Please note the sarcasm 😉
Today, I was awoke to the sounds of UPS beeps. Apparently, today was the day they planned to swap out our meters for the 3rd time. Well I figured everything would be ok since most of my equipment is all on UPS.
Well I discovered that two pieces of equipment (My mac mini and one of my drobos rebooted.) I will be checking the cables and battery on them later today. After the mini rebooted, the Drobo volume did NOT mount. It saw the device and the volume, but refused to mount. I ran the DiskUtility software and did a disk repair but it failed.
So I brushed up on my UNIX skills and tried to fix this manually. I ran “fsck” but it reported a bad super-block, I tried running with an alternative super-block and that failed…. I then learned that fsck is not always successful and you should run “fsck_hfs”. I ran this and it complained that the catalog was corrupted. Huh? I thought I had a journaling file-system, this should never happen. 99.9% of all articles on the web claim I am totally screwed and to re-format and restore.

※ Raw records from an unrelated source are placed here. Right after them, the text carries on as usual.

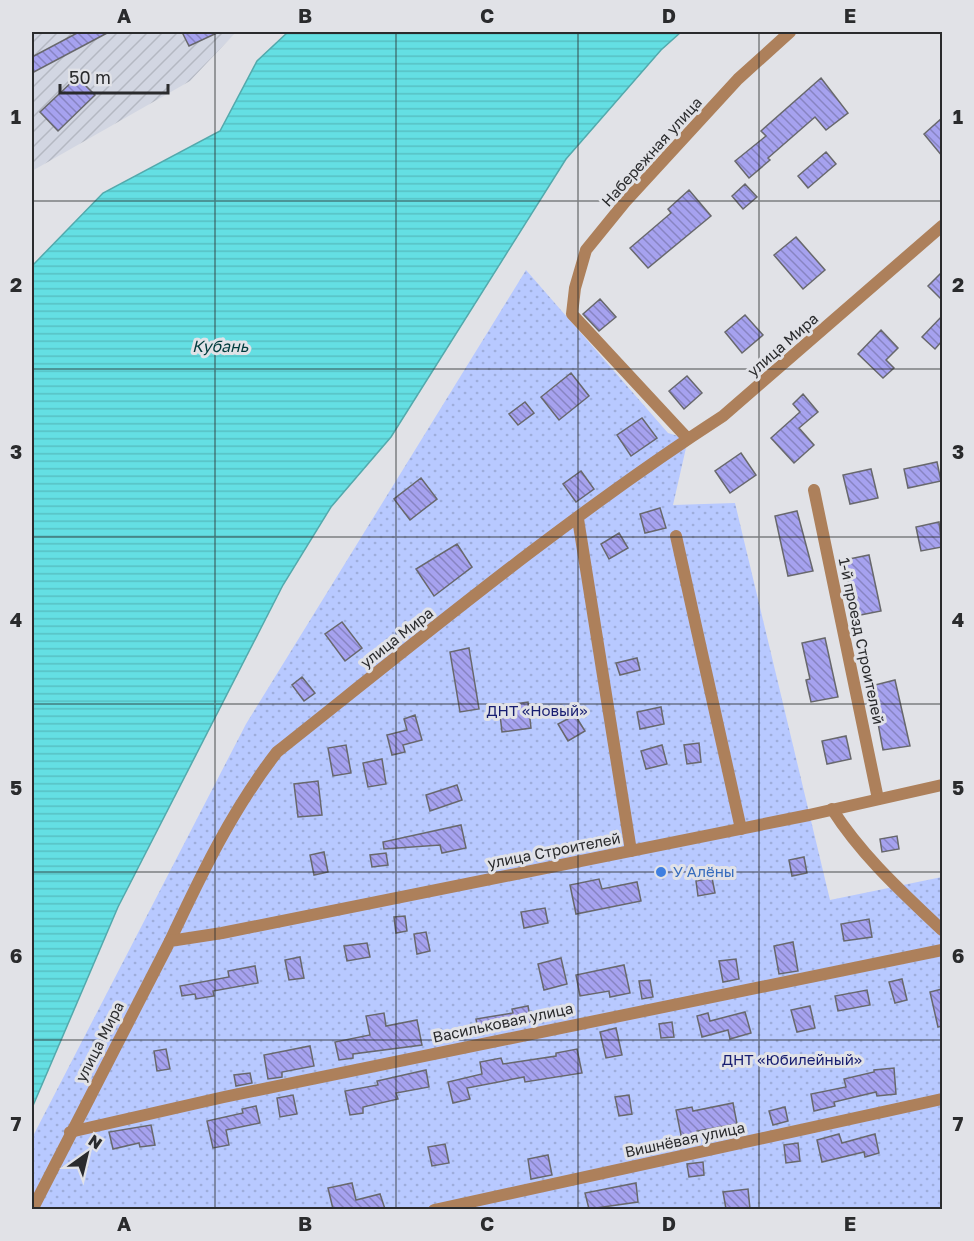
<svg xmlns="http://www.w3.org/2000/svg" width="974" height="1241" font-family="'Golos Text',sans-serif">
<defs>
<pattern id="industrial-furrows" width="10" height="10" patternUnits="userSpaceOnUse" patternTransform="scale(1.5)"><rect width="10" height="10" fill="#d2d6e2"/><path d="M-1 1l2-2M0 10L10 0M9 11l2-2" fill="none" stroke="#b4b8c2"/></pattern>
<pattern id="grass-dots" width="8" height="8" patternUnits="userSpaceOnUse" patternTransform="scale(1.5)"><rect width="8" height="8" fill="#b8c9ff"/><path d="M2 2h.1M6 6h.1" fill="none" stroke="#9eaddb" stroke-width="1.8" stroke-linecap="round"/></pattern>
<pattern id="water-rules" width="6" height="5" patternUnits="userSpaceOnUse" patternTransform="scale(1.5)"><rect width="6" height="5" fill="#64dfe3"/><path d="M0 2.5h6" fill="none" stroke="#57c0c3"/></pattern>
<pattern id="building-back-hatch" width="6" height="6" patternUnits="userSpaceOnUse" patternTransform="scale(1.5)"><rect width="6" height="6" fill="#a6a2ef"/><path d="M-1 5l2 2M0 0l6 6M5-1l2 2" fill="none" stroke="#8784c2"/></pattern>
</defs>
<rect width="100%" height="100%" fill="#e1e2e7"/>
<path fill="url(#industrial-furrows)" d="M 32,32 L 236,32 L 190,81 L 32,171 Z"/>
<path fill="url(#grass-dots)" d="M 526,270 L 668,433 L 688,439 L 673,505 L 735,503 L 830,900 L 942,877 L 942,1209 L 32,1209 L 32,1138 L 246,724 Z"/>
<path fill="url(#water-rules)" stroke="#53a9ac" stroke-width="1.5" d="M 288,32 L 681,32 L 661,50 L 566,159 L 391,437 L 331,507 L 283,585 L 118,907 L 32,1108 L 32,266 L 103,193 L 220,131 L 257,61 Z"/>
<path fill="url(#building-back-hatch)" stroke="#68686c" stroke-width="1.5" d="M 79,32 L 109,32 L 32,73 L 32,57 Z
M 182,32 L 219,32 L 189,46 Z
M 77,77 L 95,95 L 58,131 L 40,112 Z
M 821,78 L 848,113 L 826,130 L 815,117 L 768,158 L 770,160 L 749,178 L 735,161 L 766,136 L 761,131 Z
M 942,118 L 942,156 L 924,134 Z
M 826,152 L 836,164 L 808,188 L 798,176 Z
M 745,184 L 757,197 L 743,209 L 732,196 Z
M 689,190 L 711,216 L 648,268 L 630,248 L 671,213 L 668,209 Z
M 796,237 L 825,270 L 803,289 L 774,255 Z
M 942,272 L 942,300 L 928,286 Z
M 600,299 L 616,317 L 599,331 L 583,314 Z
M 745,315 L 763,335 L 742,353 L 725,332 Z
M 942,316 L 942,341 L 935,349 L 922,337 Z
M 881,330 L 898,348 L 886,360 L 894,368 L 883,378 L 858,354 Z
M 571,373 L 589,396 L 559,420 L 541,397 Z
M 687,376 L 702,393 L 684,409 L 669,391 Z
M 803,394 L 818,412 L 799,428 L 814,445 L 794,463 L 771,438 L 800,412 L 793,404 Z
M 525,402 L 534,413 L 518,425 L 509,414 Z
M 642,418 L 657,438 L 631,456 L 617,435 Z
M 741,453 L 756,475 L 730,493 L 715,471 Z
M 937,462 L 941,481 L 908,488 L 904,469 Z
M 871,469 L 878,498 L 850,504 L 843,475 Z
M 581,471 L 594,489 L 576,502 L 563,484 Z
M 421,478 L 437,499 L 410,520 L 394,499 Z
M 660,508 L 666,528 L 645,533 L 640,514 Z
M 797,511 L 813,571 L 788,576 L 775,516 Z
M 939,522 L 942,547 L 921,551 L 916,527 Z
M 619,533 L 628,548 L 609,559 L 601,544 Z
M 457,544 L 472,567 L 434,596 L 416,569 Z
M 869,555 L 881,611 L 855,616 L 844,560 Z
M 342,622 L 362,648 L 345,661 L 325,634 Z
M 825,638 L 838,697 L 811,702 L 806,680 L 810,679 L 802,643 Z
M 469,648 L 479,709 L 460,712 L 450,652 Z
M 637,658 L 640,670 L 620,675 L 616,663 Z
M 302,677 L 315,693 L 304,701 L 292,685 Z
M 895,680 L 910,746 L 883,750 L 871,686 Z
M 528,702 L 531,728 L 502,732 L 499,706 Z
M 661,707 L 664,724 L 640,729 L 637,712 Z
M 415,715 L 422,740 L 403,745 L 405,752 L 392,755 L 387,735 L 407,730 L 404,719 Z
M 575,715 L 585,731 L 568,741 L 558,724 Z
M 846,736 L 851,759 L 827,764 L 822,741 Z
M 699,743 L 701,762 L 687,764 L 684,745 Z
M 346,745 L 351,773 L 333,776 L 328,748 Z
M 662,745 L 667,764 L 646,769 L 641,751 Z
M 382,759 L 386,784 L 368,787 L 363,763 Z
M 318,781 L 322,815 L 298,817 L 294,784 Z
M 457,785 L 462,800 L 430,811 L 426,795 Z
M 461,825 L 466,848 L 442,853 L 440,845 L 384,849 L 383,842 Z
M 897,836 L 899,849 L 882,852 L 880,839 Z
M 324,852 L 328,872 L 314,875 L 310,855 Z
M 386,853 L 388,865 L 372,867 L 370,855 Z
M 804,857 L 807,873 L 792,876 L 789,860 Z
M 712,878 L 715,893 L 698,896 L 696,881 Z
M 599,879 L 602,889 L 637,882 L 641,901 L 576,914 L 570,885 Z
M 545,908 L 548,923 L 524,928 L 521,912 Z
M 405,916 L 407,931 L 396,933 L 394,917 Z
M 869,919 L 872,937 L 844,941 L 841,924 Z
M 426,932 L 430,951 L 417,954 L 414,934 Z
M 793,942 L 798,971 L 779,974 L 774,946 Z
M 367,943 L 370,957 L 347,961 L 344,946 Z
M 300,957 L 304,978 L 289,980 L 285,960 Z
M 561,958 L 567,984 L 544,990 L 538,964 Z
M 736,959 L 739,979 L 723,982 L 719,961 Z
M 624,965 L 630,993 L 610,997 L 609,991 L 580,996 L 576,975 Z
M 255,966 L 258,983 L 213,991 L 214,996 L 196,999 L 195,994 L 182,996 L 180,986 L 229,977 L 228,971 Z
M 902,979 L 907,1000 L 895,1003 L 889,982 Z
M 650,980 L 653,997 L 642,999 L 639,981 Z
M 942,989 L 942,1026 L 938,1027 L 930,992 Z
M 867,990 L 870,1005 L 838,1011 L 835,996 Z
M 528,1006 L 531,1022 L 479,1034 L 476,1019 L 513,1013 L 512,1009 Z
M 810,1006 L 815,1028 L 797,1032 L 791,1010 Z
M 745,1012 L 751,1033 L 730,1039 L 728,1030 L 702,1037 L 697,1016 L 708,1013 L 710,1021 Z
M 384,1013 L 386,1026 L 417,1020 L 422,1045 L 353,1054 L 353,1058 L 339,1060 L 335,1042 L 370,1035 L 366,1016 Z
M 672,1022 L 674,1037 L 661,1038 L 659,1024 Z
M 616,1028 L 622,1055 L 606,1058 L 600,1032 Z
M 310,1046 L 314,1066 L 282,1072 L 282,1077 L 268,1079 L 264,1055 Z
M 166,1049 L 170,1069 L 157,1071 L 154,1051 Z
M 577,1049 L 582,1073 L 525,1082 L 524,1077 L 467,1088 L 470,1099 L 453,1103 L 448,1082 L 482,1074 L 480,1062 L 501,1058 L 503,1064 L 556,1056 L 556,1053 Z
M 894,1068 L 896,1094 L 877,1096 L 876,1092 L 834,1102 L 835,1106 L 814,1111 L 811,1094 L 846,1087 L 844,1079 L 874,1072 L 874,1070 Z
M 426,1070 L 429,1087 L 396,1093 L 398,1099 L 363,1107 L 363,1113 L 350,1115 L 345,1091 L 378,1085 L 377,1081 Z
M 250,1073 L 252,1083 L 236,1086 L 234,1075 Z
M 293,1095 L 297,1114 L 280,1117 L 277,1098 Z
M 629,1095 L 632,1114 L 619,1116 L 615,1097 Z
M 733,1103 L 737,1124 L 697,1131 L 699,1142 L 683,1145 L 676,1110 L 692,1107 L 693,1111 Z
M 256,1106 L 260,1123 L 226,1130 L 229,1145 L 213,1148 L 207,1121 L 243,1113 L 242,1109 Z
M 785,1107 L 788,1121 L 773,1125 L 769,1111 Z
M 151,1125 L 155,1145 L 140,1147 L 139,1143 L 113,1149 L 109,1132 Z
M 839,1134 L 842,1143 L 875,1134 L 879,1153 L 865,1157 L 864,1152 L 822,1162 L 817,1140 Z
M 798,1143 L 800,1161 L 786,1163 L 784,1145 Z
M 445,1144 L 449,1163 L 432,1166 L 428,1147 Z
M 548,1155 L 552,1175 L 531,1179 L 528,1159 Z
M 703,1162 L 704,1175 L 689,1177 L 687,1164 Z
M 352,1183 L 356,1200 L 380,1194 L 385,1209 L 333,1209 L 328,1188 Z
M 636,1183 L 638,1202 L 589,1209 L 585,1193 Z
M 748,1189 L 750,1209 L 726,1209 L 723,1192 Z"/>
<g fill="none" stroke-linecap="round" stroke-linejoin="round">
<path stroke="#ad805b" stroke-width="12" d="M 688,439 L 572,314 L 575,288 L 586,250 L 625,202 L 738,79 L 790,32
M 814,490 L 878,799
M 578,519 L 631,851
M 676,536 L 741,829
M 832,809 C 862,856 902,892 942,930
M 170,941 C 201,875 232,810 277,752 C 422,637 567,517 723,416 L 942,226
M 70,1132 L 224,1097 L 942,950
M 434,1210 L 942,1099"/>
<path stroke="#ad805b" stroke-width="12" d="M 32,1210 L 170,941 L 222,933 L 809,815 L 942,785"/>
</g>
<path fill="none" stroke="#2a2b2d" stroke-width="1.5" stroke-opacity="0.55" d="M 215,32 L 215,1210M 396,32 L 396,1210M 578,32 L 578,1210M 759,32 L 759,1210M 32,201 L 942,201M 32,369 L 942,369M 32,537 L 942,537M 32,704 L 942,704M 32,872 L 942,872M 32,1040 L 942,1040"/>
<circle fill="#3f7fe0" stroke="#e1e2e7" stroke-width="2" cx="661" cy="872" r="6"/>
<g text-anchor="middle" stroke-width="6" stroke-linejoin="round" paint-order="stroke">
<g font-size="15" fill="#2a2b2d" stroke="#e1e2e7">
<text transform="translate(652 152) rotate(-48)" y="5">Набережная улица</text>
<text transform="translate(783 345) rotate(-41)" y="5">улица Мира</text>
<text transform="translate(397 638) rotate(-38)" y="5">улица Мира</text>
<text transform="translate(861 641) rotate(78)" y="5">1-й проезд Строителей</text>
<text transform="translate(554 851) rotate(-11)" y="5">улица Строителей</text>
<text transform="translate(503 1023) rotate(-12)" y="5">Васильковая улица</text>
<text transform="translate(100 1042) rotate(-63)" y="5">улица Мира</text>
<text transform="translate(685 1140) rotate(-12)" y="5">Вишнёвая улица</text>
</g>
<g font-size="15" fill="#171d70" stroke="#e1e2e7">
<text x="537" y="716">ДНТ «Новый»</text>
<text x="792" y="1065">ДНТ «Юбилейный»</text>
</g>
<g font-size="15" fill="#366cbe" stroke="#e1e2e7" text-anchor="start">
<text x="673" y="877">У Алёны</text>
</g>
<g font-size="16" font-style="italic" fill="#003c3d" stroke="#e1e2e7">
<text x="220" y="352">Кубань</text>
</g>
</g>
<rect width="974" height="1241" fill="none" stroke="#e1e2e7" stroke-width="66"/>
<g transform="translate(87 1154) rotate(34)" stroke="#e1e2e7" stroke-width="4.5" paint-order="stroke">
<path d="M0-4.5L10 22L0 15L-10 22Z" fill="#2a2b2d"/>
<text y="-9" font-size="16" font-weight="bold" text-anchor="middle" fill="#2a2b2d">N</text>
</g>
<path d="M60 84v9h108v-9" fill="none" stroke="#2a2b2d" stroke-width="3"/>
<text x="69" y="84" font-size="18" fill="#2a2b2d" stroke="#e1e2e7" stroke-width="4.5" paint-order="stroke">50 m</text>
<rect x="33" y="33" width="908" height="1175" fill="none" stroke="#2a2b2d" stroke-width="2"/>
<g font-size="20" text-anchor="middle" font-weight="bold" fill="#2a2b2d">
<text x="124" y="23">A</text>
<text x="305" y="23">B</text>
<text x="487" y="23">C</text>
<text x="669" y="23">D</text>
<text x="850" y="23">E</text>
<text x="16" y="124">1</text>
<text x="958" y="124">1</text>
<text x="16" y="292">2</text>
<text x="958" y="292">2</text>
<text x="16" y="459">3</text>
<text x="958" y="459">3</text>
<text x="16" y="627">4</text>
<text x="958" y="627">4</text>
<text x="16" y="795">5</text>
<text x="958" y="795">5</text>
<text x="16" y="963">6</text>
<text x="958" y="963">6</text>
<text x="16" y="1131">7</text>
<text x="958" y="1131">7</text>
<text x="124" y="1231">A</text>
<text x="305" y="1231">B</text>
<text x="487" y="1231">C</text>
<text x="669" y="1231">D</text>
<text x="850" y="1231">E</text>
</g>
</svg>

Well that’s the stupidest thing I have heard and I dug into the manual pages. I found an option “-r” that rebuilds the catalog. So far it has been rebuilding for the last two hours. It’s encouraging as it’s way past the point of where it failed before. Because this is a 650 gigs worth of data, it may take several more hours. Unlike Solaris and Linux it doesn’t give me any idea on the progress, so I just have to wait it out.
Once this is all done, I plan to consolidate all of my data onto a single Drobo and use the 2nd unit as an rsync copy. Ultimately (when I can afford it), I plan to purchase an eSata array and plug that back into a Solaris host and run ZFS on it.